Hi.
Little more info about that fix (or rather suggestion for one). Here's a simple example to reproduce the problem (note: needs SMP).
Manually create team device, add bunch of VLANs and put it up (required to be up first in this example), then start teamd with --take-over:
root@debian:~# ip link add name team0 type team root@debian:~# for i in `seq 100 150` ; do ip link add link team0 name team0.$i type vlan id $i ; done root@debian:~# ip link set team0 up root@debian:~# cat teamd.conf { "device": "team0", "runner": { "name": "activebackup" }, "ports": { "eth1": {}, "eth2": {} } } root@debian:~# teamd -o -N -f teamd.conf This program is not intended to be run as root. 1.26 successfully started. eth1: ethtool-link went up. eth1: Can't get port priority. Using default. Changed active port to "eth1". eth2: ethtool-link went up.
It doesn't complain that anything is wrong. But when checking state:
root@debian:~# teamdctl team0 state setup: runner: activebackup ports: eth1 link watches: link summary: up instance[link_watch_0]: name: ethtool link: up down count: 0 Failed to parse JSON port dump. command call failed (Invalid argument)
Doesn't look healthy...
root@debian:~# teamdctl team0 state dump { "ports": { "eth1": { "ifinfo": { "dev_addr": "08:00:27:81:95:cf", "dev_addr_len": 6, "ifindex": 3, "ifname": "eth1" }, "link": { "duplex": "full", "speed": 1000, "up": true }, "link_watches": { "list": { "link_watch_0": { "delay_down": 0, "delay_up": 0, "down_count": 0, "name": "ethtool", "up": true } }, }, "eth2": { "link_watches": { "list": { "link_watch_0": { "delay_down": 0, "delay_up": 0, "down_count": 0, "name": "ethtool", "up": true } } } } }, "runner": { "active_port": "eth1" }, ...
Port eth2 is missing all its ifinfo and it's not properly linked to aggregate. Reason for this can be seen if running strace:
recvmsg(8, 0x7ffcb3805ca0, 0) = -1 ENOBUFS (No buffer space available)
That's the socket that joined to RTNLGRP_LINK notifications. When teamd started, all VLANs under it got carrier up, and kernel flooded events faster than teamd could read them. In this example, it now lost events related to port eth2.

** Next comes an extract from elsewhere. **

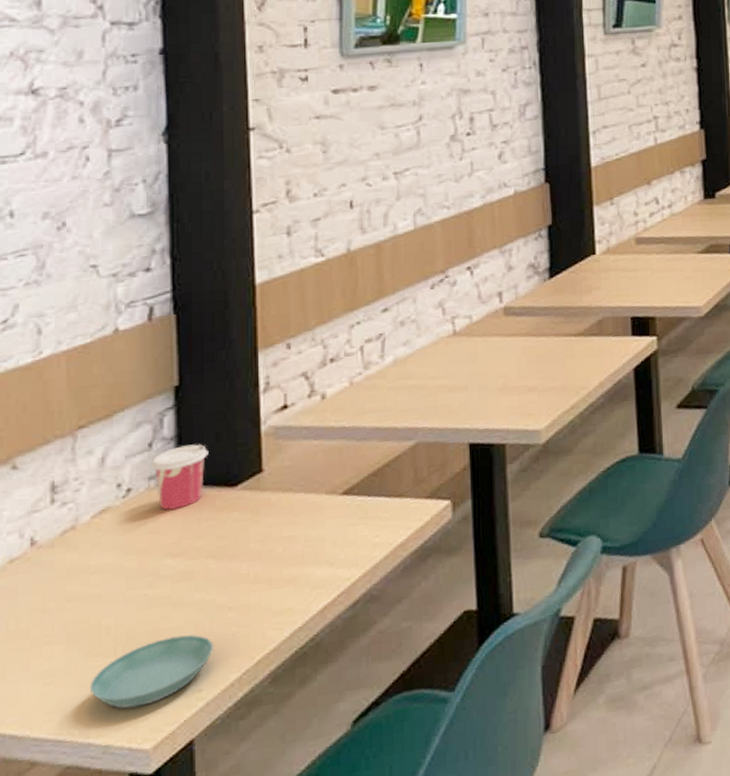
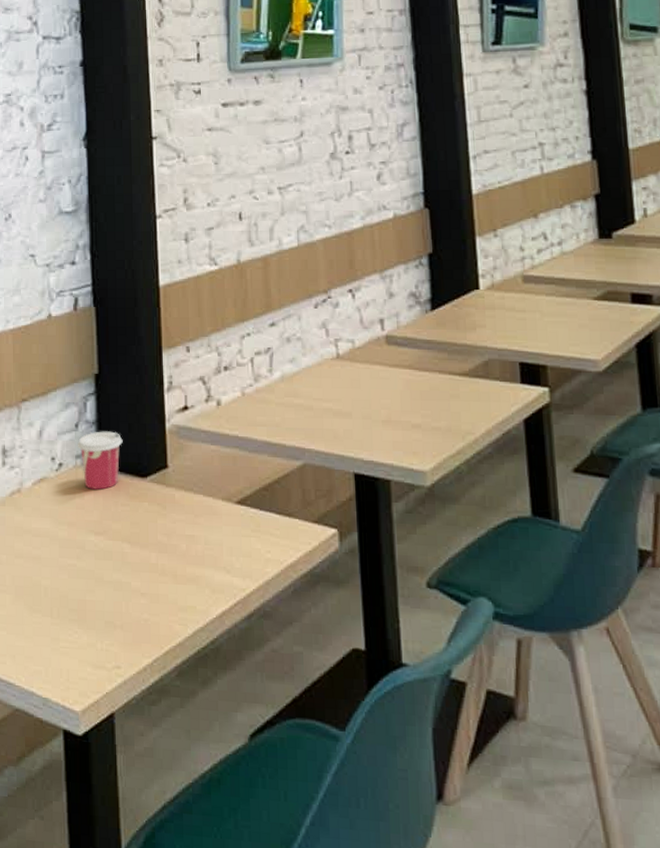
saucer: present [90,634,213,709] -> none [33,609,129,669]

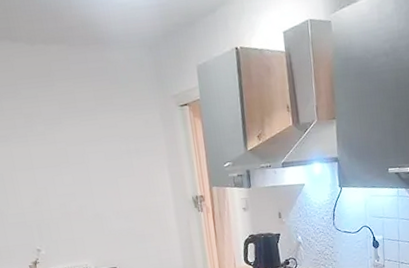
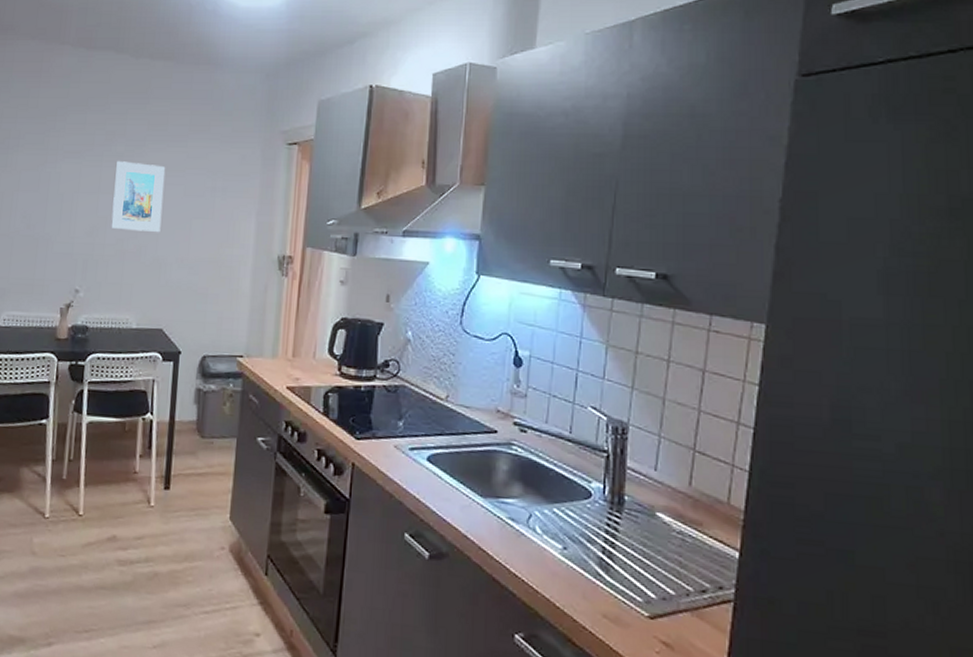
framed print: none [41,138,94,196] -> present [111,161,166,233]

That socket uses libnl default 32k buffer size. Netlink messages are quite large (over 1k), and the buffer gets easily full. Kernel neither knows nor cares were those broadcast messages actually delivered. This cannot really be fixed by simply increasing the buffer size, as there's no magical size X that is enough for all use cases. Also the system-wide rmem_max limit is quite low (usually 100-200k), and this easily requires several megabytes of buffer when there are hundreds of VLANs.
I don't think there's any elegant way to recover from this situation. All ifinfo is invalidated at this point and must be refreshed. It cannot just refresh team device and its ports, since library side might not have them linked because events missed, and it doesn't know about teamd configuration.
-antti